Она расспросила, что делала Аглая, и всплеснула руками.
— Да кто ж так лечит! Бесовское лечение! Надобно петунью истолочь да по две ложки давать утром, как проснется. Маслом жидким запивать. А слова такие: «Господине есть хмель, буйная голова, не вейся вниз головою, вейся посолонь по корню мужскому, а яз тебя не знаю, где ты живешь». — Она осеклась и спросила: — То Васька был?
— Да, его Василием звали, — ответил Вербин.
— «Аще изопьешь чашу сию, — продолжала она, — доколе мои словеса из меня изошли, из его, раба божия Василия, изойдет похмелье!»
— Баба Стеша, а что ж они к ней пошли, а не к вам? — спросил Вербин.

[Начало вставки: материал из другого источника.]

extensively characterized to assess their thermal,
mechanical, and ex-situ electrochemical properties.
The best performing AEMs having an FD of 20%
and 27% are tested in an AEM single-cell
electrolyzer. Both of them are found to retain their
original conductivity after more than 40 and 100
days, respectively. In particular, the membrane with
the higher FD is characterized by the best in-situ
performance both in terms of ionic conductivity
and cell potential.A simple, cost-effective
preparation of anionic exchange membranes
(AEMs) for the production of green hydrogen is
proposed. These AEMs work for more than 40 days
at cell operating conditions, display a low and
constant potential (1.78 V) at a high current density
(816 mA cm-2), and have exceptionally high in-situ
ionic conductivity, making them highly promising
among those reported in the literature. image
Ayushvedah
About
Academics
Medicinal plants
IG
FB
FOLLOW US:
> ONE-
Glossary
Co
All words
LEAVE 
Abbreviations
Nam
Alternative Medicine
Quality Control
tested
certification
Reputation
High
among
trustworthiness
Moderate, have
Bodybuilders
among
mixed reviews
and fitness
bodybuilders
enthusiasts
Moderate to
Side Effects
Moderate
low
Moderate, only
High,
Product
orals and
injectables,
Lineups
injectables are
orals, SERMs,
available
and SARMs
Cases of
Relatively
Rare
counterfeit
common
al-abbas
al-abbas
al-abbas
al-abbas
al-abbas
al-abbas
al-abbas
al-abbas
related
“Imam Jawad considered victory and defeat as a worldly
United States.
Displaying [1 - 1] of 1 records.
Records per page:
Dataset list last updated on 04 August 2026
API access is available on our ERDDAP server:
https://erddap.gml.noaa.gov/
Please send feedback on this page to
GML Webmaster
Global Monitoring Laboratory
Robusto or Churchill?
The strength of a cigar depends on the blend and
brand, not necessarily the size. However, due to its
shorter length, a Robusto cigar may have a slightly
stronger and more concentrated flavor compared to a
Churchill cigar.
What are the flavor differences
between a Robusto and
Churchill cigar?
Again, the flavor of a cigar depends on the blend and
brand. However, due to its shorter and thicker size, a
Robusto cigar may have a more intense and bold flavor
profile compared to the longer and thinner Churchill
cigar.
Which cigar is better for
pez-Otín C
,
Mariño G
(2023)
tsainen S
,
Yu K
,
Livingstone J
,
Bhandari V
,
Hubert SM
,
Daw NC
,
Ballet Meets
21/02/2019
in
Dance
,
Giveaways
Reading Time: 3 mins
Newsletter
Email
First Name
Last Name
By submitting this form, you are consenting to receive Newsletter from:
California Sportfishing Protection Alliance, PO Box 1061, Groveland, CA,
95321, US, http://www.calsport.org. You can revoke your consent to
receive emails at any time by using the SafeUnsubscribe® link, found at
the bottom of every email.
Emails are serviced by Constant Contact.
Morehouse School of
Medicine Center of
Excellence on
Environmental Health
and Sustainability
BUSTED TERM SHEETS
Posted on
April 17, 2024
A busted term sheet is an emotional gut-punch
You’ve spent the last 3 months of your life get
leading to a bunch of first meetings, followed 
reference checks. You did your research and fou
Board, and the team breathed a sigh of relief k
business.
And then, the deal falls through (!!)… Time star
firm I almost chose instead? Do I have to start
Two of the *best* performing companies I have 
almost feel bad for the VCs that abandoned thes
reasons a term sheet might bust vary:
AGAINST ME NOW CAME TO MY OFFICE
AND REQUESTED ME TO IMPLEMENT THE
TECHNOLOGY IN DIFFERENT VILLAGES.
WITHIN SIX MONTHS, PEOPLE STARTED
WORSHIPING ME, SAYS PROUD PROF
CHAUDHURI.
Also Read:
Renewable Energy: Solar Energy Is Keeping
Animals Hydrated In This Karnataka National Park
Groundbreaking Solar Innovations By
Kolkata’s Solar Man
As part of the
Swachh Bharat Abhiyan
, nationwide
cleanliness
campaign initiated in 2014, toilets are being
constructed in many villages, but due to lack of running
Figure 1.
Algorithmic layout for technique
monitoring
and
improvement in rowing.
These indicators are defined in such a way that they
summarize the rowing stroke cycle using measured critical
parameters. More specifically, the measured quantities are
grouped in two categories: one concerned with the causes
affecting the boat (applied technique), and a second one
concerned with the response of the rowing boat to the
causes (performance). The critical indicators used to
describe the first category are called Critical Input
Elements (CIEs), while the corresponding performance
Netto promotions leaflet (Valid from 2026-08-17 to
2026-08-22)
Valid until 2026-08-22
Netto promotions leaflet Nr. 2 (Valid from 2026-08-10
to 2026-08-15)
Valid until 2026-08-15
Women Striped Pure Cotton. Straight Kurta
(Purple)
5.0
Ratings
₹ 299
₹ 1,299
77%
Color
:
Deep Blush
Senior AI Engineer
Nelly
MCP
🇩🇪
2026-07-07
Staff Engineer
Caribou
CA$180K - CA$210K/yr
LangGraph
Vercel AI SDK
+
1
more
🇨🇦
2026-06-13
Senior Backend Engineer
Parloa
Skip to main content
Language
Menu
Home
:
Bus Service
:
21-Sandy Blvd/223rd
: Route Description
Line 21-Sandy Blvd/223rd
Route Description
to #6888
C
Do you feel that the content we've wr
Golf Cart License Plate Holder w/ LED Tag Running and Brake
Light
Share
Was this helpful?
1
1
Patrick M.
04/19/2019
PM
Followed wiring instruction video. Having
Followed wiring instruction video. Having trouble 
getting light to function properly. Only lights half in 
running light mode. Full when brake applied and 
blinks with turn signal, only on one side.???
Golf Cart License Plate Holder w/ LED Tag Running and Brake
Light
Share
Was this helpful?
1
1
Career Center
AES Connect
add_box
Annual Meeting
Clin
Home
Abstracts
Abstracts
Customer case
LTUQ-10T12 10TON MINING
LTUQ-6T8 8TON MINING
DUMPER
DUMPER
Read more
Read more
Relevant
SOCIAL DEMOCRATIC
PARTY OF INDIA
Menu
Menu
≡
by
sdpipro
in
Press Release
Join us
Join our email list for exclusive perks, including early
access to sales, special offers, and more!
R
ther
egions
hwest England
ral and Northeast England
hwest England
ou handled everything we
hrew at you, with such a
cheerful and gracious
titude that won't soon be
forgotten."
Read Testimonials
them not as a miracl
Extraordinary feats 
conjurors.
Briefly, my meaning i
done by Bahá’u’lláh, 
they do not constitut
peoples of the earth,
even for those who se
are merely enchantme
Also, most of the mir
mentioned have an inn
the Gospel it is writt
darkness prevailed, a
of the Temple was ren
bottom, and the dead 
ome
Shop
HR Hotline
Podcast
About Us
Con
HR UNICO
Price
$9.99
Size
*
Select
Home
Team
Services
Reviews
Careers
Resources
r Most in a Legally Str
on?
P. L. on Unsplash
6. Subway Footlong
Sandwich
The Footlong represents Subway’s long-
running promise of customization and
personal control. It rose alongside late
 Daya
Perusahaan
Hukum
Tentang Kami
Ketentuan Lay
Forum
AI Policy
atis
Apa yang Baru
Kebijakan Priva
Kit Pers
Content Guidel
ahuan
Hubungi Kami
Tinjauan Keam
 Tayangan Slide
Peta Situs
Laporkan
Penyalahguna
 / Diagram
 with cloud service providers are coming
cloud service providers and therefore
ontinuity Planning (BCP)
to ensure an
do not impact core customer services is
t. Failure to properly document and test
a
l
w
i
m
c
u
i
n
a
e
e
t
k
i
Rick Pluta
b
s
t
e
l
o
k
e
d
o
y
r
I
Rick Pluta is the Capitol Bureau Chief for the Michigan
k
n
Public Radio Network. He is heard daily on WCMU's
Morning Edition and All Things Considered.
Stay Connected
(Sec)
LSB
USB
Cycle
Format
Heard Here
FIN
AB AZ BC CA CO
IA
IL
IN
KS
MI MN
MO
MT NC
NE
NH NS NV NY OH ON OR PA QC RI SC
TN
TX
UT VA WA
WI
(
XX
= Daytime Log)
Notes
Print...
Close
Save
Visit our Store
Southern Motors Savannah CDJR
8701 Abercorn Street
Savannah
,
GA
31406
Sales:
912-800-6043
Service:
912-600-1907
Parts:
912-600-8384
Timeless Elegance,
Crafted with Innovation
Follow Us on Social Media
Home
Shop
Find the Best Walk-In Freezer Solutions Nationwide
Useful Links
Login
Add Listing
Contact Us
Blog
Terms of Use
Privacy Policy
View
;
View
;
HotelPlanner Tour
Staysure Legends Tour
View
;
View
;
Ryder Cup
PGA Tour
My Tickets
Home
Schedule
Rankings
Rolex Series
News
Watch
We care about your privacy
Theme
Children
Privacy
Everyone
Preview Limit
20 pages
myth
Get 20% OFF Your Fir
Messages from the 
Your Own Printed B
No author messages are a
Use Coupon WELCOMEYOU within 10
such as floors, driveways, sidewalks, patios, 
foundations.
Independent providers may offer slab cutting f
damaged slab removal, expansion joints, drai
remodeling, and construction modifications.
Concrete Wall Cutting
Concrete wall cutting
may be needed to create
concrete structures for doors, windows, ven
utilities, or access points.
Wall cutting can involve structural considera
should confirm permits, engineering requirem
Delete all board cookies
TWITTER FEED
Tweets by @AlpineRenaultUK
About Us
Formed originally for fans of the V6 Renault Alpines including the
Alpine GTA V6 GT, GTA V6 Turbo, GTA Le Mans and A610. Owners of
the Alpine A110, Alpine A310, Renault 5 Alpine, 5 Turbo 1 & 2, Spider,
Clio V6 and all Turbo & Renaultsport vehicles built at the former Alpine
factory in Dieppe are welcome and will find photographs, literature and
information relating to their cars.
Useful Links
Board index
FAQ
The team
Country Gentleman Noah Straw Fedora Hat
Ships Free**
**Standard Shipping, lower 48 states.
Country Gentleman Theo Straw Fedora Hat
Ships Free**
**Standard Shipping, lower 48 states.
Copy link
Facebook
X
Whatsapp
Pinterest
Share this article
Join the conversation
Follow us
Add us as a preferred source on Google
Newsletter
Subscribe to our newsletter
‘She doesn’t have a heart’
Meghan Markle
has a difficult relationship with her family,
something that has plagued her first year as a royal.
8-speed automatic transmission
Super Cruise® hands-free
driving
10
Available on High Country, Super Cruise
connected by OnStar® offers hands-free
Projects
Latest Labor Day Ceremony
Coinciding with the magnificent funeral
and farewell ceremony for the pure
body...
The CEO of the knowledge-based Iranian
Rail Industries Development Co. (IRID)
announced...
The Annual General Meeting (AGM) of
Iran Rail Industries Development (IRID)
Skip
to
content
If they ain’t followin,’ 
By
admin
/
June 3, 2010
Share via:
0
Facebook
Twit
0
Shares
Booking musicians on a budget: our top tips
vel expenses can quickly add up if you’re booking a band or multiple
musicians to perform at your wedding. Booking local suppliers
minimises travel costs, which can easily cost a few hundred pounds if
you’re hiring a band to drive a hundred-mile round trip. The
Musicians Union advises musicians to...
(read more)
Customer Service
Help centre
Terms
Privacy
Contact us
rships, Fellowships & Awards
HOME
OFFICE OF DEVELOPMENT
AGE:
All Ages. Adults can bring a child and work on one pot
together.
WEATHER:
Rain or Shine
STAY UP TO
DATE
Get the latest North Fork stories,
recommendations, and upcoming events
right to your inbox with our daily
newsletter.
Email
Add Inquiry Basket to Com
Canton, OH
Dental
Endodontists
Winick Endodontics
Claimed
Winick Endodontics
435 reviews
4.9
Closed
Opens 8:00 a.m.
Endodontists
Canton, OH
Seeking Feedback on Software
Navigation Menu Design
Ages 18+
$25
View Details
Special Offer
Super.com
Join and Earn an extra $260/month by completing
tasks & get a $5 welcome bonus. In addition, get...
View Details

— Человек так устроен, — огорченно выдохнула хозяйка. — Ежели к нему с добром да по-белому, он и не верит, сомневается. А ежели к нему со злом да по-черному, он пужается и думает — поможет скорее. Мой отец смолоду болезни лечил. Он говорил, когда лечишь запой да похмелье, то сам весь ильинский месяц, июль по-нынешнему, должен во всей чистоте души и тела жить. Надобно каждый день молиться и блудного греха не иметь, а не то не поможешь.
— Какие болезни он лечил?
— Все. Я против него ветка сухая. Бывало, пойдет к хворому, возьмет с собой кремень да огниво. А в доме, куда придет, испросит вина, уксуса, редьки и воды чистой, наговорит на все это. После ударит над тем сколько надобно кремнем об огниво, искры высечет, а хворого в баню ведет, на пар, трет его там редькой, уксусом да вином, а после водой холодной. Сам весь умается.
— Аглая кому-нибудь помогала?
— Помогала, врать не буду, — кивнула хозяйка. — Кого испужает сильно. Да только кто ж страх в подсобье берет? Коли взялся помочь, любовь имей, душой расположись. А она всем власть свою показать хочет, возвыситься желает. Не любит никого, гордыня в ней непомерная. А кто ей по нраву, тому еще хуже. Себе одной присвоить охота. Кто ей люб, тому она как вериги тяжкие. Дышать не даст. Чтоб только по ее было, как она велит. Небось и тебя стережет? Куда идти да на кого глядеть…
— Баба Стеша, так ведь и вы смотрите, — засмеялся Вербин. — Туда не ходи, того не делай…
— Я тебе добра хочу, — с укором посмотрела на него хозяйка. — Мне какая в том забота? От беды уберечь хочу. А ей до человека дела нет, она о себе думает. Ты ей надобен, вот она и взялась за тебя. А другое все для нее пустое.
Вербин прошел в горницу и включил телевизор. Трансляция заканчивалась, передавали новости. Он сел и подумал, как странно соседствует все — телевизор, и старый языческий праздник, и эти старухи, и он сам, — все укладывалось и умещалось в жизни.